Rescue workers search for dolphin pod in N.S. bay after three wash up dead Add to ...

Marine rescue workers were scanning a small Nova Scotia harbour on Monday for a pod of wayward dolphins after three of the animals washed up dead on shore.

Andrew Reid of the Marine Animal Response Society was trying to determine if any of the roughly 15 dolphins that were seen last week in the Merigomish Harbour area were still there.

“We just want to find out if there are more animals in the harbour and if there are, get them out,” he said from the site.

The remains of two of the common male dolphins were discovered by a passerby last week, while a third was found on the shore of Big Island on Sunday.

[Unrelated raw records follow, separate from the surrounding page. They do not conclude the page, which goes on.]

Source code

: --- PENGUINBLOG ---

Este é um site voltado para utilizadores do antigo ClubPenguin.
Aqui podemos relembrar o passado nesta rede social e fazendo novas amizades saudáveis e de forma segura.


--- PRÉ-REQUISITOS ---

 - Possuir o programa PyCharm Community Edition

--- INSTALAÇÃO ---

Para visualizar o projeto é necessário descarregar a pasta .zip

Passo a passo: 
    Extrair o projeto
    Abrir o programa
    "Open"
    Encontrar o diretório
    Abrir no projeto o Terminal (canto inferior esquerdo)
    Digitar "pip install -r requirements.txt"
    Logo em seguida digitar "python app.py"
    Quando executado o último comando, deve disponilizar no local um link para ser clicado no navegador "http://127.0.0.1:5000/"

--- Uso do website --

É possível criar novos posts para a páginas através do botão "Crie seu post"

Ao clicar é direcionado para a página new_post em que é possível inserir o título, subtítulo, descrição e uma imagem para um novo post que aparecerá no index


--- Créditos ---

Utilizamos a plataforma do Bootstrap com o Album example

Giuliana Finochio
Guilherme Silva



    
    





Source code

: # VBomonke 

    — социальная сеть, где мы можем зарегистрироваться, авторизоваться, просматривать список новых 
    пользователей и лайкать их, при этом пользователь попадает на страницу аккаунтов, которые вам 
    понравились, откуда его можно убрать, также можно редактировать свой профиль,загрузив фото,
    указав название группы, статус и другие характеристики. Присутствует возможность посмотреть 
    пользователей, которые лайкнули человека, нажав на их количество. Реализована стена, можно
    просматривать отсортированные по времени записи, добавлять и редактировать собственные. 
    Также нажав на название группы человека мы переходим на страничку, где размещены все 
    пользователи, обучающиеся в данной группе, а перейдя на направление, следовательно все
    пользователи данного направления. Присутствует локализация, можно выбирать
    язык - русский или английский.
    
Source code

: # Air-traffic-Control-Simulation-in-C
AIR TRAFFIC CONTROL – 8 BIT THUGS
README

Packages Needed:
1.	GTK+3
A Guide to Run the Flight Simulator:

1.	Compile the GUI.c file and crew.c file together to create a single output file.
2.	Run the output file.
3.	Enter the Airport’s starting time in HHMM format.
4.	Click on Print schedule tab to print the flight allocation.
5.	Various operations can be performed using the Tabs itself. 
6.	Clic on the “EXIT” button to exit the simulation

The area is tricky for the animals to navigate because it has a narrow opening near Big Island, and is closed by a long sandbar at the other end.

“They’re just unable to find their way out and oftentimes, once they can’t get out they often strand (themselves),” he said. “This is a species that is typically found further offshore, but it’s possible they were following fish in.”

Reid said preliminary examinations indicate the animals had no obvious health problems aside from being somewhat thin, adding to the suspicion that they became caught in the bay as they chased fish in. Necropsies were done on the animals, which were spotted by a local resident.

If the pod is still in the harbour, Reid said they may use two or three boats to try to guide any remaining dolphins back out to open ocean.

The animals were first seen in the area last Wednesday. Reid said whales and dolphins have become trapped in the harbour before.

“It’s probably not out of the ordinary. It does happen occasionally,” he said.

In late September, seven Atlantic white-sided dolphins became similarly stranded in a shallow bay in Lameque, N.B., with one dying two days later. The remaining six were eventually coaxed back to open ocean.